--- begin Passage provided ---

Advanced Info Service (AIS) has succeeded in spreading the use of data analytics among its staff, creating a data-savvy culture in the group with the ultimate goal of transforming the telecom operator to a “best-in-class data-driven organisation”.

 

Issara Dejakaisaya, AIS head of Solutions Business Unit, told The Nation that the project helped boost the company’s competitiveness. 

 

Data analytics is the science of extracting 'insights' from raw data sets with the aid of special software and tools, providing core information to companies in their decision-making process. 

 

AIS currently has a workforce of more than 13,000. The company started the project in 2016 with the formation of the New Analytics Transformation & Data Science Unit to spearhead its development, said Gwynpong Chatranon, manager of the unit. 

 

Setup of the Analytics Centre of Excellence followed in the same year, tasked with developing a series of intensive training courses in collaboration with the company's partners in the technology and academic circles. The programme was designed to groom AIS staff for the positions of data analysts, data engineers, and data scientists.

--- end Passage provided ---

--- Given task 1 ---
Reproduce the entries from the line containing "common name: American corn mint" through the last line of the entries, substituting "division" for every "phylum" and leaving everything else as it is.
The article and the entries that follow it have nothing to do with each other.

--- begin Working data ---

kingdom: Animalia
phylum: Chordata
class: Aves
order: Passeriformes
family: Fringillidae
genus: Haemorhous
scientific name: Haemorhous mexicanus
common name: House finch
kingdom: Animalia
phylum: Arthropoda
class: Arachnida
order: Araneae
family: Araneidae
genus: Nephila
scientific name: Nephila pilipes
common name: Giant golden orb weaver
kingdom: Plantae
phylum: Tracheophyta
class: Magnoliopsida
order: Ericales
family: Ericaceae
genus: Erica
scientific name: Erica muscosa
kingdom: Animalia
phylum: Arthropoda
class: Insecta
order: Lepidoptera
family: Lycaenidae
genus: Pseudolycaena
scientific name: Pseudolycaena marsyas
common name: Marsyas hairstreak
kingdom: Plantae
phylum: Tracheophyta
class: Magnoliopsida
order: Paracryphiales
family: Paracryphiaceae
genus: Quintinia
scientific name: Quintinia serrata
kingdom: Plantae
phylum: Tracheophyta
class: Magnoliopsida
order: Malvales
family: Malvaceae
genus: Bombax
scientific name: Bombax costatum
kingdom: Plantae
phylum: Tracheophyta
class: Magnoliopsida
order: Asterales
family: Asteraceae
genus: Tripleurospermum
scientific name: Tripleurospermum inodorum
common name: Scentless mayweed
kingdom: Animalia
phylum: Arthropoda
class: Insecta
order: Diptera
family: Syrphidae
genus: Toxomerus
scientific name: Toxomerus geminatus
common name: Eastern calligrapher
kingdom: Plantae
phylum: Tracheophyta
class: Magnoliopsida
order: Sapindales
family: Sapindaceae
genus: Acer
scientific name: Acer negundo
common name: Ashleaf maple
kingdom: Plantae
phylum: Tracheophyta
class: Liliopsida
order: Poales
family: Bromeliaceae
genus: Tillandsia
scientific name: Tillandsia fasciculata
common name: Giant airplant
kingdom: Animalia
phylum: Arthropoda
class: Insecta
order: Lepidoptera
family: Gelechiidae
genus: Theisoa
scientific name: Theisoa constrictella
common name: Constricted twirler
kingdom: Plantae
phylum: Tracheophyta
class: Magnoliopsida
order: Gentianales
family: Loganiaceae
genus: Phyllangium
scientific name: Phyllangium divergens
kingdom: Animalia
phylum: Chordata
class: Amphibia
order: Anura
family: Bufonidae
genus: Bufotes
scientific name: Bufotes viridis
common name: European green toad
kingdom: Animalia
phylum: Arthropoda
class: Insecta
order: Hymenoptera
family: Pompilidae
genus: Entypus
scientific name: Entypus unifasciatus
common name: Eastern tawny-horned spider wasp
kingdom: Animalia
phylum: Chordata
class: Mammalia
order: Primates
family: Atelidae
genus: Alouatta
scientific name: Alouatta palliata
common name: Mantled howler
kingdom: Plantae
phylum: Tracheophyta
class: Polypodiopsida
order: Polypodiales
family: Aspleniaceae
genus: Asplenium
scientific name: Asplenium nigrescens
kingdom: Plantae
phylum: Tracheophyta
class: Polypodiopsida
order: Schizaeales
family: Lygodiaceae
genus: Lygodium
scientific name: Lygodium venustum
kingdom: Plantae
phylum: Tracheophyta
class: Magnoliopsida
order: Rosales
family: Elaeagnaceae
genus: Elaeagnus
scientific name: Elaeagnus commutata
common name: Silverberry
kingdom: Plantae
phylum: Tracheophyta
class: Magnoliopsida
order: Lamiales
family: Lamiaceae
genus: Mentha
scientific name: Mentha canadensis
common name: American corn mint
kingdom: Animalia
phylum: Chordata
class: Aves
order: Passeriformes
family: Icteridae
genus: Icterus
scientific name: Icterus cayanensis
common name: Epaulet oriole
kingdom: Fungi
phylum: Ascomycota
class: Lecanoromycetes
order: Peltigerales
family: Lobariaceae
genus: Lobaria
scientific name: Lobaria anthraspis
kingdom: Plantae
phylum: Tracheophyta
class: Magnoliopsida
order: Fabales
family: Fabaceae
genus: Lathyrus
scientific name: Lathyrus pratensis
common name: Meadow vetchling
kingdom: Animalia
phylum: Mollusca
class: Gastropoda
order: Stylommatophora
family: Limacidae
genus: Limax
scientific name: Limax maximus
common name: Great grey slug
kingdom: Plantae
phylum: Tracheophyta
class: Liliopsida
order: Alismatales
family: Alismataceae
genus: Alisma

--- end Working data ---

--- Given task 2 ---
Repeat the article on AIS and data analytics word for word, in full.

--- Correct answer 1 ---
common name: American corn mint
kingdom: Animalia
division: Chordata
class: Aves
order: Passeriformes
family: Icteridae
genus: Icterus
scientific name: Icterus cayanensis
common name: Epaulet oriole
kingdom: Fungi
division: Ascomycota
class: Lecanoromycetes
order: Peltigerales
family: Lobariaceae
genus: Lobaria
scientific name: Lobaria anthraspis
kingdom: Plantae
division: Tracheophyta
class: Magnoliopsida
order: Fabales
family: Fabaceae
genus: Lathyrus
scientific name: Lathyrus pratensis
common name: Meadow vetchling
kingdom: Animalia
division: Mollusca
class: Gastropoda
order: Stylommatophora
family: Limacidae
genus: Limax
scientific name: Limax maximus
common name: Great grey slug
kingdom: Plantae
division: Tracheophyta
class: Liliopsida
order: Alismatales
family: Alismataceae
genus: Alisma

--- Correct answer 2 ---
Advanced Info Service (AIS) has succeeded in spreading the use of data analytics among its staff, creating a data-savvy culture in the group with the ultimate goal of transforming the telecom operator to a “best-in-class data-driven organisation”.

 

Issara Dejakaisaya, AIS head of Solutions Business Unit, told The Nation that the project helped boost the company’s competitiveness. 

 

Data analytics is the science of extracting 'insights' from raw data sets with the aid of special software and tools, providing core information to companies in their decision-making process. 

 

AIS currently has a workforce of more than 13,000. The company started the project in 2016 with the formation of the New Analytics Transformation & Data Science Unit to spearhead its development, said Gwynpong Chatranon, manager of the unit. 

 

Setup of the Analytics Centre of Excellence followed in the same year, tasked with developing a series of intensive training courses in collaboration with the company's partners in the technology and academic circles. The programme was designed to groom AIS staff for the positions of data analysts, data engineers, and data scientists.